Saved data entries:
....................
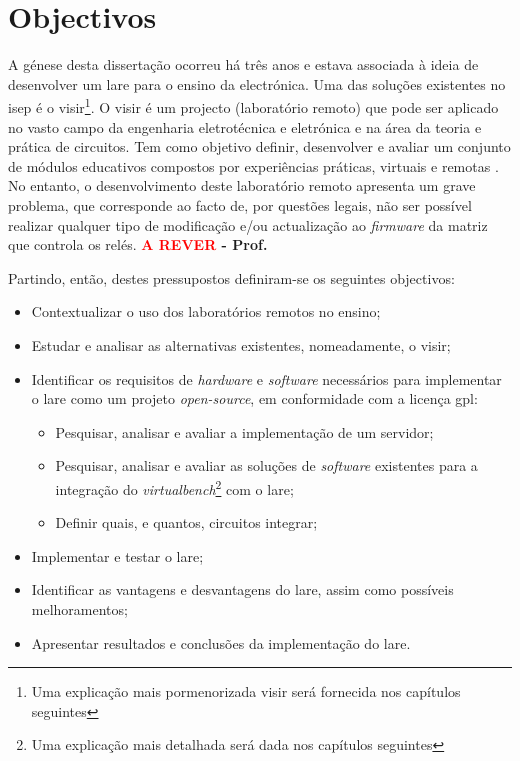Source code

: \section{Objectivos}
\label{sec:Objectivos}
A génese desta dissertação ocorreu há três anos e estava associada à ideia de desenvolver um \acrfull{lare} para o ensino da electrónica. Uma das soluções existentes no \acrfull{isep} é o \acrfull{visir}\footnote{Uma explicação mais pormenorizada \acrshort{visir} será fornecida nos capítulos seguintes}.
O \acrshort{visir} é um projecto (\acrshort{laboratório remoto}) que pode ser aplicado no vasto campo da engenharia eletrotécnica e eletrónica e na área da teoria e prática de circuitos. Tem como objetivo definir, desenvolver e avaliar um conjunto de módulos educativos compostos por experiências práticas, virtuais e remotas \cite{visirisep}.
No entanto, o desenvolvimento deste \acrshort{laboratório remoto} apresenta um grave problema, que corresponde ao facto de, por questões legais, não ser possível realizar qualquer tipo de modificação e/ou actualização ao \textit{firmware} da matriz que controla os relés. \textbf{\textcolor{red}{A REVER} - Prof.}

Partindo, então, destes pressupostos definiram-se os seguintes objectivos:
\begin{itemize}
    \item Contextualizar o uso dos laboratórios remotos no ensino;
    \item Estudar e analisar as alternativas existentes, nomeadamente, o \acrshort{visir};
    \item Identificar os requisitos de \textit{hardware} e \textit{software} necessários para implementar o \acrshort{lare} como um projeto \textit{open-source}, em conformidade com a licença \acrfull{gpl}:
    \begin{itemize}
        \item Pesquisar, analisar e avaliar a implementação de um servidor;
        \item Pesquisar, analisar e avaliar as soluções de \textit{software} existentes para a integração do \textit{\acrfull{virtualbench}}\footnote{Uma explicação mais detalhada será dada nos capítulos seguintes} com o \acrshort{lare};
         \item Definir quais, e quantos, circuitos integrar;
    \end{itemize}
    \item Implementar e testar o \acrshort{lare};
    \item Identificar as vantagens e desvantagens do \acrshort{lare}, assim como possíveis melhoramentos;
    \item Apresentar resultados e conclusões da implementação do \acrshort{lare}.
\end{itemize}

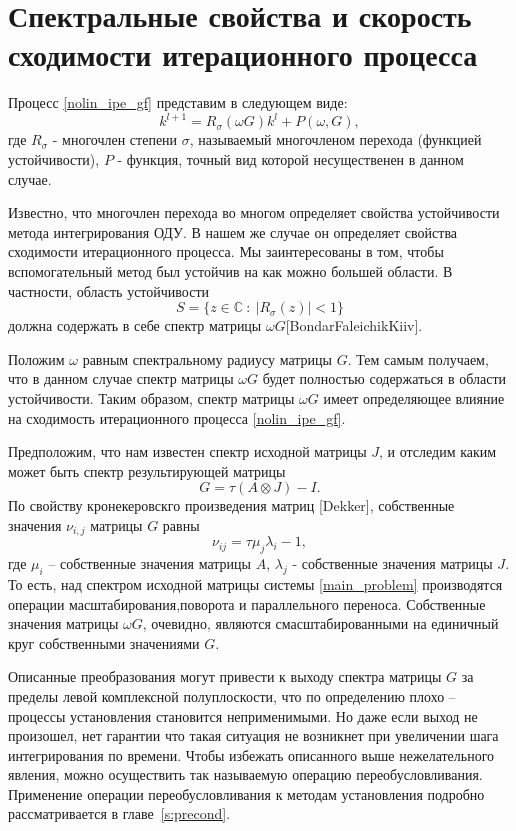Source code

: \documentclass[a4paper,12pt]{report}
\begin{document}
  \section{Спектральные свойства и скорость сходимости итерационного процесса}
  \label{s:spectral_speed} 
Процесс \eqref{nolin_ipe_gf} представим в следующем виде:
	\begin{equation}
	\label{ipe_spektr_form}
	k^{l+1} = R_\sigma(\omega G)k^l+P(\omega, G),
	\end{equation}
где $R_\sigma$ - многочлен степени $\sigma$, называемый многочленом перехода (функцией устойчивости),  $P$ - функция, точный вид которой несущественен в данном случае.
	
	Известно, что многочлен перехода во многом определяет свойства устойчивости метода интегрирования ОДУ. В нашем же случае он определяет свойства сходимости итерационного процесса. Мы заинтересованы в том, чтобы вспомогательный метод был устойчив на как можно большей области. В частности, область устойчивости
$$ S = \{z \in \mathbb{C}\ :\  |R_{\sigma}(z)|<1  \}$$
должна содержать в себе  спектр матрицы $\omega G$[BondarFaleichikKiiv].

Положим $\omega$ равным спектральному радиусу матрицы $G$. Тем самым получаем, что в данном случае спектр матрицы $\omega G$ будет полностью содержаться в области устойчивости. Таким образом, спектр матрицы $\omega G$ имеет определяющее влияние на сходимость итерационного процесса \eqref{nolin_ipe_gf}.

Предположим, что нам известен спектр исходной матрицы $J$, и отследим каким может быть спектр результирующей матрицы
	$$G = \tau(A\otimes J) - I.$$
По свойству кронекеровскго произведения матриц [Dekker], собственные значения $\nu_{i,j}$ матрицы $G$ равны
	\begin{equation}\label{spektrG}
	\nu_{ij} = \tau \mu_j \lambda_i - 1,
	\end{equation}
где $\mu_i$ -- собственные значения матрицы $A$, $\lambda_j$ - собственные значения матрицы $J$. То есть, над  спектром исходной матрицы системы \eqref{main_problem} производятся операции масштабирования,поворота и параллельного переноса. Собственные значения матрицы $\omega G$, очевидно, являются смасштабированными на единичный круг собственными значениями  $G$. 

Описанные преобразования могут привести к выходу спектра матрицы $G$ за пределы левой комплексной полуплоскости, что по определению плохо – процессы установления становится неприменимыми. Но даже если выход не произошел, нет гарантии что такая ситуация не возникнет при увеличении шага интегрирования по
времени. Чтобы избежать описанного выше нежелательного явления, можно осуществить так называемую операцию переобусловливания. Применение операции переобусловливания к методам установления подробно рассматривается  в главе~\ref{s:precond}.
\end{document}
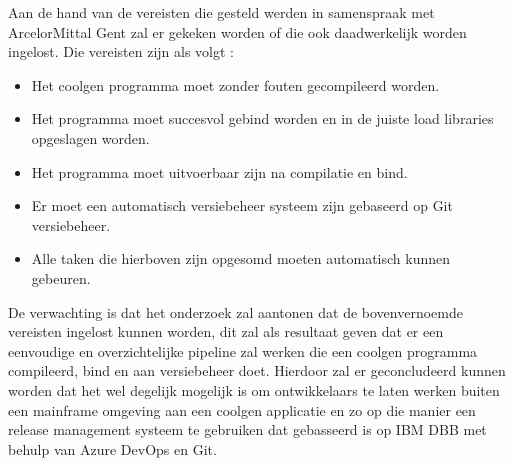 Aan de hand van de vereisten die gesteld werden in samenspraak met ArcelorMittal Gent zal er gekeken worden of die ook daadwerkelijk worden ingelost.
Die vereisten zijn als volgt :
\begin{itemize}
  \item Het coolgen programma moet zonder fouten gecompileerd worden.
  \item Het programma moet succesvol gebind worden en in de juiste load libraries opgeslagen worden.
  \item Het programma moet uitvoerbaar zijn na compilatie en bind.
  \item Er moet een automatisch versiebeheer systeem zijn gebaseerd op Git versiebeheer.
  \item Alle taken die hierboven zijn opgesomd moeten automatisch kunnen gebeuren.
\end{itemize}

De verwachting is dat het onderzoek zal aantonen dat de bovenvernoemde vereisten ingelost kunnen worden, dit zal als resultaat geven dat er een eenvoudige en overzichtelijke pipeline zal
werken die een coolgen programma compileerd, bind en aan versiebeheer doet.
Hierdoor zal er geconcludeerd kunnen worden dat het wel degelijk mogelijk is om ontwikkelaars te laten werken buiten een mainframe omgeving aan een coolgen applicatie en zo op die manier een
release management systeem te gebruiken dat gebasseerd is op IBM DBB met behulp van Azure DevOps en Git.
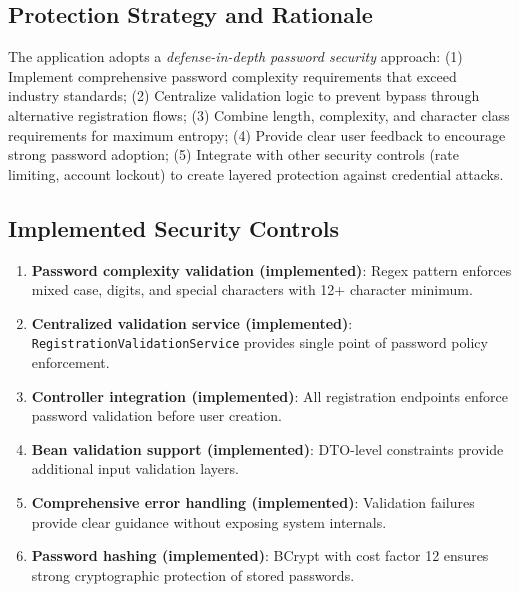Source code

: \documentclass[]{UCD_CS_FYP_Report}
\begin{document}
\subsection{Protection Strategy and Rationale}
The application adopts a \textit{defense-in-depth password security} approach: (1) Implement comprehensive password complexity requirements that exceed industry standards; (2) Centralize validation logic to prevent bypass through alternative registration flows; (3) Combine length, complexity, and character class requirements for maximum entropy; (4) Provide clear user feedback to encourage strong password adoption; (5) Integrate with other security controls (rate limiting, account lockout) to create layered protection against credential attacks.

\subsection{Implemented Security Controls}
\begin{enumerate}
	\item \textbf{Password complexity validation (implemented)}: Regex pattern enforces mixed case, digits, and special characters with 12+ character minimum.
	\item \textbf{Centralized validation service (implemented)}: \texttt{RegistrationValidationService} provides single point of password policy enforcement.
	\item \textbf{Controller integration (implemented)}: All registration endpoints enforce password validation before user creation.
	\item \textbf{Bean validation support (implemented)}: DTO-level constraints provide additional input validation layers.
	\item \textbf{Comprehensive error handling (implemented)}: Validation failures provide clear guidance without exposing system internals.
	\item \textbf{Password hashing (implemented)}: BCrypt with cost factor 12 ensures strong cryptographic protection of stored passwords.
\end{enumerate}
\end{document}
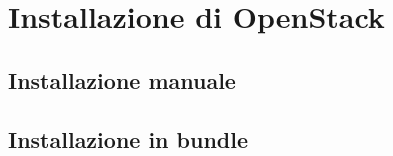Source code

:\section{Installazione di OpenStack}

\subsection{Installazione manuale}

\subsection{Installazione in bundle}
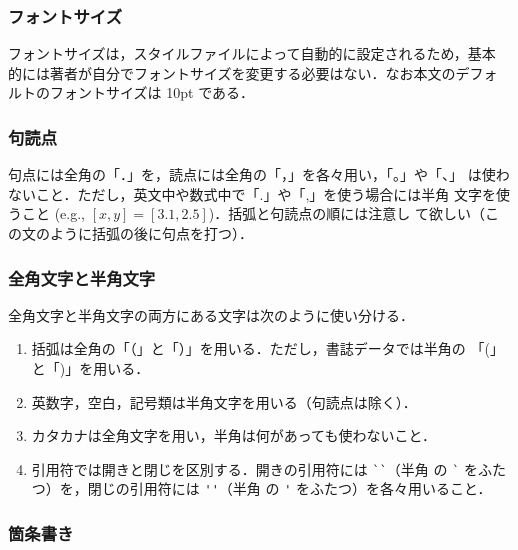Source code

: \documentclass[a4j]{matsushita-zemi}
\begin{document}
\subsubsection{フォントサイズ}

フォントサイズは，スタイルファイルによって自動的に設定されるため，基本
的には著者が自分でフォントサイズを変更する必要はない．なお本文のデフォ
ルトのフォントサイズは 10pt である．


\subsubsection{句読点}

句点には全角の「．」を，読点には全角の「，」を各々用い，「。」や「、」
は使わないこと．ただし，英文中や数式中で「.」や「,」を使う場合には半角
文字を使うこと (e.g., $[x, y]=[3.1, 2.5]$)．括弧と句読点の順には注意し
て欲しい（この文のように括弧の後に句点を打つ）．

\subsubsection{全角文字と半角文字}

全角文字と半角文字の両方にある文字は次のように使い分ける．

\begin{enumerate}
\item 括弧は全角の「（」と「）」を用いる．ただし，書誌データでは半角の
  「(」と「)」を用いる．

\item 英数字，空白，記号類は半角文字を用いる（句読点は除く）．

\item カタカナは全角文字を用い，半角は何があっても使わないこと．

\item 引用符では開きと閉じを区別する．開きの引用符には \verb|``|（半角
  の \verb|`| をふたつ）を，閉じの引用符には \verb|''|（半角
  の \verb|'| をふたつ）を各々用いること．
\end{enumerate}

\subsubsection{箇条書き}
\end{document}
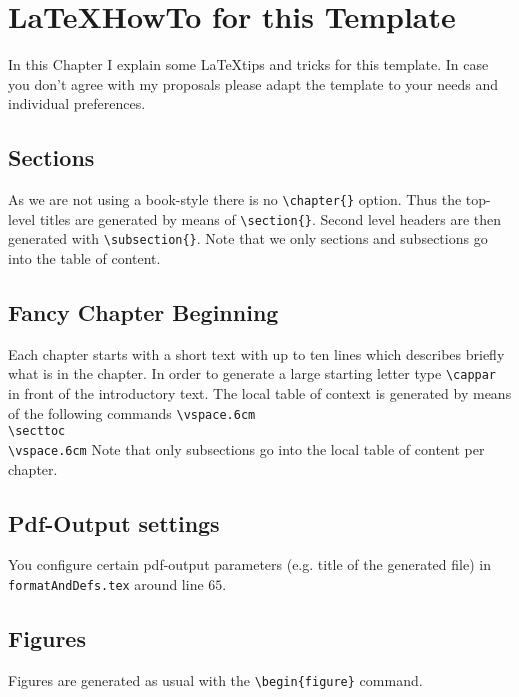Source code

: \section{\LaTeX HowTo for this Template}
\label{sec:2}


\cappar In this Chapter I explain some \LaTeX tips and tricks for this template. In case you don't agree with my proposals please adapt the template to your needs and individual preferences.

\vspace{.6cm}
\secttoc
\vspace{.6cm}

\subsection{Sections}
As we are not using a book-style there is no \texttt{\textbackslash chapter\{\}} option. Thus the top-level titles are generated by means of \texttt{\textbackslash section\{\}}. Second level headers are then generated with  \texttt{\textbackslash subsection\{\}}. Note that we only sections and subsections go into the table of content.

\subsection{Fancy Chapter Beginning}
Each chapter starts with a short text with up to ten lines which describes briefly what is in the chapter. In order to generate a large starting letter type \texttt{\textbackslash cappar} in front of the introductory text. The local table of context is generated by means of the following commands \newline \newline \texttt{\textbackslash vspace{.6cm} \\ \textbackslash secttoc \\ \textbackslash vspace{.6cm}} \newline \newline Note that only subsections go into the local table of content per chapter.

\subsection{Pdf-Output settings}
You configure certain pdf-output parameters (e.g. title of the generated file) in \texttt{formatAndDefs.tex} around line $65$.

\subsection{Figures}
Figures are generated as usual with the \texttt{\textbackslash begin\{figure\}} command.

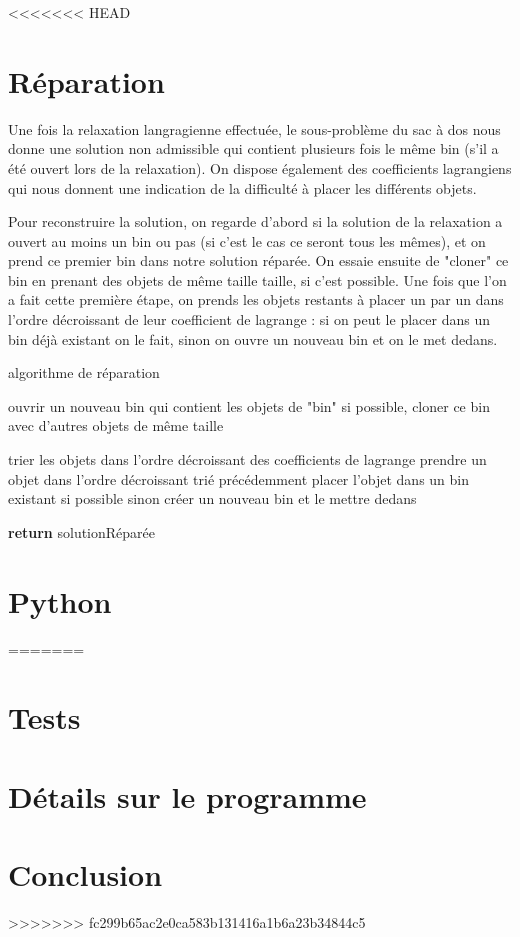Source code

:\documentclass{article}
\begin{document}
<<<<<<< HEAD
\section{Réparation}

Une fois la relaxation langragienne effectuée, le sous-problème du sac à dos nous donne une solution non admissible qui contient plusieurs fois le même bin (s'il a été ouvert lors de la relaxation). On dispose également des coefficients lagrangiens qui nous donnent une indication de la difficulté à placer les différents objets. 

Pour reconstruire la solution, on regarde d'abord si la solution de la relaxation a ouvert au moins un bin ou pas (si c'est le cas ce seront tous les mêmes), et on prend ce premier bin dans notre solution réparée. On essaie ensuite de "cloner" ce bin en prenant des objets de même taille taille, si c'est possible. Une fois que l'on a fait cette première étape, on prends les objets restants à placer un par un dans l'ordre décroissant de leur coefficient de lagrange : si on peut le placer dans un bin déjà existant on le fait, sinon on ouvre un nouveau bin et on le met dedans.

\begin{algorithm}
	\caption{algorithme de réparation}
	\begin{algorithmic}[1]
		\State ouvrir un nouveau bin qui contient les objets de "bin"
		\State si possible, cloner ce bin avec d'autres objets de même taille
		\EndIf
		
		\State trier les objets dans l'ordre décroissant des coefficients de lagrange
		\State prendre un objet dans l'ordre décroissant trié précédemment
		\State placer l'objet dans un bin existant si possible
		\State sinon créer un nouveau bin et le mettre dedans
		\EndWhile
		
		\State \textbf{return} solutionRéparée
		\EndFunction
	\end{algorithmic}
\end{algorithm}


\section{Python}
=======
\section{Tests}

\section{Détails sur le programme}

\section{Conclusion}
>>>>>>> fc299b65ac2e0ca583b131416a1b6a23b34844c5
\end{document}
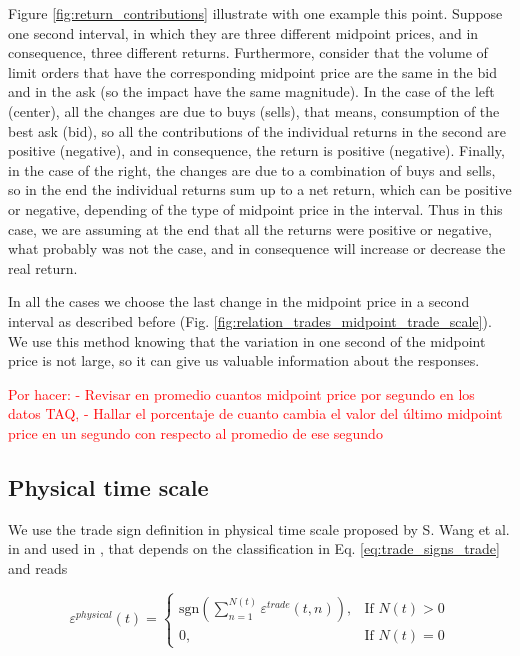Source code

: Figure \ref{fig:return_contributions} illustrate with one example this point.
Suppose one second interval, in which they are three different midpoint prices,
and in consequence, three different returns. Furthermore, consider that the
volume of limit orders that have the corresponding midpoint price are the same
in the bid and in the ask (so the impact have the same magnitude). In the case
of the left (center), all the changes are due to buys (sells), that means,
consumption of the best ask (bid), so all the contributions of the individual
returns in the second are positive (negative), and in consequence, the return
is positive (negative). Finally, in the case of the right, the changes are due
to a combination of buys and sells, so in the end the individual returns sum up
to a net return, which can be positive or negative, depending of the type of
midpoint price in the interval. Thus in this case, we are assuming at the end
that all the returns were positive or negative, what probably was not the case,
and in consequence will increase or decrease the real return.

In all the cases we choose the last change in the midpoint price in a second
interval as described before
(Fig. \ref{fig:relation_trades_midpoint_trade_scale}). We use this method
knowing that the variation in one second of the midpoint price is not large, so
it can give us valuable information about the responses.

\textcolor{red}{Por hacer: - Revisar en promedio cuantos midpoint price por
                segundo en los datos TAQ, - Hallar el porcentaje de cuanto
                cambia el valor del último midpoint price en un segundo con
                respecto al promedio de ese segundo}

\subsection{Physical time scale}\label{subsec:physical_time}

We use the trade sign definition in physical time scale proposed by
S. Wang et al. in \cite{Wang_2016_cross} and used in
\cite{Wang_2016_avg,Wang_2017}, that depends on the classification in
Eq. \ref{eq:trade_signs_trade} and reads

\begin{equation}\label{eq:trade_signs_physical}
    \varepsilon^{physical}\left(t\right)=\left\{
    \begin{array}{cc}
    \text{sgn}\left(\sum_{n=1}^{N\left(t\right)}\varepsilon^{trade}
    \left(t,n\right)\right),
    & \text{If }N \left(t\right)>0\\
    0, & \text{If }N\left(t\right)=0
    \end{array}\right.
\end{equation}

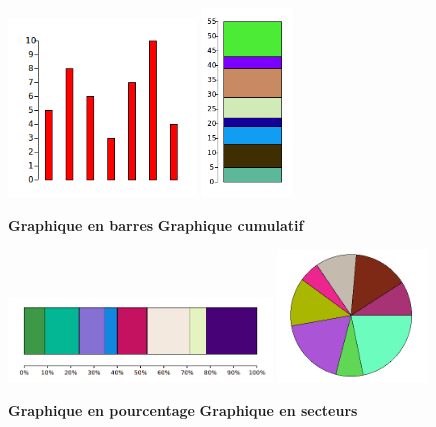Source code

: \documentclass[11pt,class=report,crop=false]{standalone}
\begin{document}
\begin{activite}[Graphiques]


\begin{center}
\includegraphics[width=5cm]{ecran-stat-2a}\qquad\qquad
\includegraphics[height=5cm]{ecran-stat-2b}

\qquad\qquad\textbf{Graphique en barres}\qquad\qquad\quad
\textbf{Graphique cumulatif}
\end{center}

\begin{center}
\includegraphics[width=7cm]{ecran-stat-2c}\qquad\qquad
\includegraphics[width=4cm]{ecran-stat-2d}

\qquad\qquad\textbf{Graphique en pourcentage}\qquad\qquad\qquad
\textbf{Graphique en secteurs}
\end{center}


\end{activite}
\end{document}
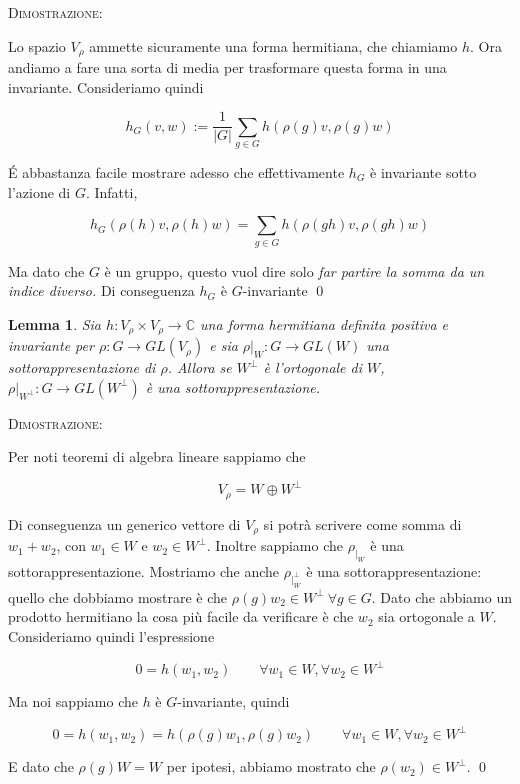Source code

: \documentclass[11pt]{article}
\theoremstyle{plain}
\newtheorem{lemma}[thm]{Lemma}
\theoremstyle{definition}
\theoremstyle{remark}
\newcommand{\C}{\mathbb{C}}
\newcommand{\dsum}{\displaystyle\sum}
\begin{document}
\textsc{Dimostrazione:}

Lo spazio $V_\rho$ ammette sicuramente una forma hermitiana, che chiamiamo $h$. Ora andiamo a fare una sorta di media per trasformare questa forma in una invariante. Consideriamo quindi

\[h_G(v, w) := \dfrac{1}{|G|} \dsum_{g \in G} h(\rho(g)v,\rho(g) w) \]

\'E abbastanza facile mostrare adesso che effettivamente $h_G$ è invariante sotto l'azione di $G$. Infatti,

\[ h_G(\rho(h)v, \rho(h) w) = \dsum_{g \in G} h(\rho(gh)v , \rho(gh) w)\]

Ma dato che $G$ è un gruppo, questo vuol dire solo \emph{far partire la somma da un indice diverso.} Di conseguenza $h_G$ è $G$-invariante \qed


\begin{lemma}
Sia $h: V_\rho \times V_\rho \to \C$ una forma hermitiana definita positiva e invariante per $\rho: G \to GL(V_\rho)$ e sia $\rho|_W: G \to GL(W)$ una sottorappresentazione di $\rho$. Allora se $W^\perp$ è l'ortogonale di $W$, $\rho|_{W^\perp}: G \to GL(W^\perp)$ è una sottorappresentazione.

\end{lemma}

\textsc{Dimostrazione:}

Per noti teoremi di algebra lineare sappiamo che

\[ V_\rho = W \oplus W^\perp \]

Di conseguenza un generico vettore di $V_\rho$ si potrà scrivere come somma di $w_1 + w_2$, con $w_1 \in W$ e $w_2 \in W^\perp$. Inoltre sappiamo che $\rho_{|_W}$ è una sottorappresentazione. Mostriamo che anche $\rho_{|_W^\perp}$ è una sottorappresentazione: quello che dobbiamo mostrare è che $\rho(g) w_2 \in W^\perp \ \forall g \in G$. Dato che abbiamo un prodotto hermitiano la cosa più facile da verificare è che $w_2$ sia ortogonale a $W$. Consideriamo quindi l'espressione

\[ 0 = h(w_1, w_2) \qquad \forall w_1 \in W, \forall w_2 \in W^\perp\]

Ma noi sappiamo che $h$ è $G$-invariante, quindi

\[ 0 = h(w_1, w_2) = h(\rho(g) w_1, \rho(g) w_2) \qquad \forall w_1 \in W, \forall w_2 \in W^\perp \]

E dato che $\rho(g) W = W$ per ipotesi, abbiamo mostrato che $\rho(w_2) \in W^\perp$. \qed
\end{document}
....................
Problem statement: Extract every line above that contains the word "cappar".

Written answer:
\cappar In this Chapter I explain some \LaTeX tips and tricks for this template. In case you don't agree with my proposals please adapt the template to your needs and individual preferences.
Each chapter starts with a short text with up to ten lines which describes briefly what is in the chapter. In order to generate a large starting letter type \texttt{\textbackslash cappar} in front of the introductory text. The local table of context is generated by means of the following commands \newline \newline \texttt{\textbackslash vspace{.6cm} \\ \textbackslash secttoc \\ \textbackslash vspace{.6cm}} \newline \newline Note that only subsections go into the local table of content per chapter.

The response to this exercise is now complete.